Jobs started looking for his biological family in his teens, according to an interview he gave to The New York Times in 1997. He found his biological sister when he was 27. They became friends, and through her Jobs met his biological mother. Few details of those relationships have been made public.
But the extent of Apple secrecy didn’t become clear until Jobs revealed in 2004 that he had been diagonosed with — and “cured” of — a rare form of operable pancreatic cancer called an islet cell neuroendocrine tumor. The company had sat on the news of his diagnosis for nine months while Jobs tried trumping the disease with a special diet, Fortune magazine reported in 2008.
In the years after his cancer was revealed, rumors about Jobs’ health would spark runs on Apple stock as investors worried the company, with no clear succession plan, would fall apart without him. Apple did little to ease those concerns. It kept the state of Jobs’ health a secret for as long as it could, then disclosed vague details when, in early 2009, it became clear he was again ill.
Jobs took a half-year medical leave of absence starting in January 2009, during which he had a liver transplant. Apple did not disclose the procedure at the time; two months later, The Wall Street Journal reported the fact and a doctor at the transplant hospital confirmed it.

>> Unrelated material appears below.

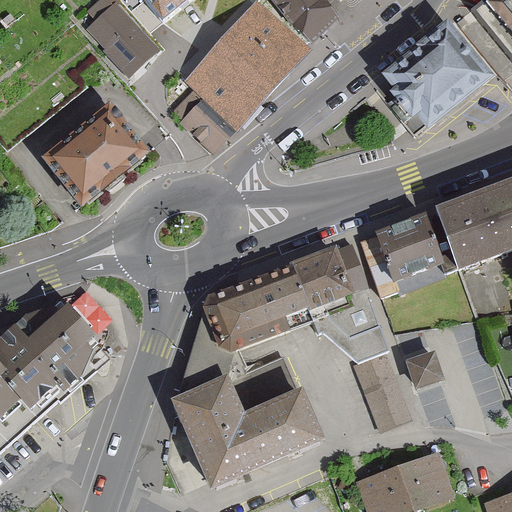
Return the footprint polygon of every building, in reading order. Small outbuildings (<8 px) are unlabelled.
[(148,0),(164,19),(186,0),(148,0)] [(339,21),(321,0),(270,0),(309,45),(339,21)] [(511,0),(485,0),(470,12),(456,23),(506,83),(511,78),(511,0)] [(235,135),(309,54),(255,3),(181,82),(190,94),(235,135)] [(156,49),(115,5),(88,30),(129,74),(156,49)] [(387,78),(427,128),(495,77),(454,26),(387,78)] [(235,135),(190,94),(172,114),(176,117),(171,122),(212,159),(235,135)] [(109,107),(45,157),(81,202),(145,151),(109,107)] [(511,188),(428,219),(447,268),(451,279),(511,257),(511,188)] [(428,219),(371,243),(389,291),(447,268),(428,219)] [(354,370),(387,357),(367,305),(373,303),(353,247),(210,302),(205,315),(219,359),(230,365),(291,343),(288,334),(313,326),(354,370)] [(0,446),(59,395),(64,402),(82,386),(101,351),(69,314),(30,324),(19,333),(0,349),(0,446)] [(245,429),(229,390),(230,365),(219,359),(205,315),(173,414),(212,507),(326,457),(303,404),(245,429)] [(387,357),(354,370),(379,434),(412,421),(387,357)] [(434,361),(406,370),(415,397),(443,388),(434,361)] [(439,461),(358,489),(365,511),(435,511),(454,506),(439,461)] [(511,511),(511,494),(484,505),(486,511),(511,511)]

In January 2011, Jobs announced another medical leave, his third, with no set duration. He returned to the spotlight briefly in March to personally unveil a second-generation iPad and again in June, when he showed off Apple’s iCloud music synching service. At both events, he looked frail in his signature jeans and mock turtleneck.
Less than three months later, Jobs resigned as CEO. In a letter addressed to Apple’s board and the “Apple community” Jobs said he “always said if there ever came a day when I could no longer meet my duties and expectations as Apple’s CEO, I would be the first to let you know. Unfortunately, that day has come.”
“Remembering that I’ll be dead soon is the most important tool I’ve ever encountered to help me make the big choices in life,” he said in the 2005 Stanford speech. “Because almost everything — all external expectations, all pride, all fear of embarrassment or failure — these things just fall away in the face of death, leaving only what is truly important.”
Associated Press and Reuters contributed to this report.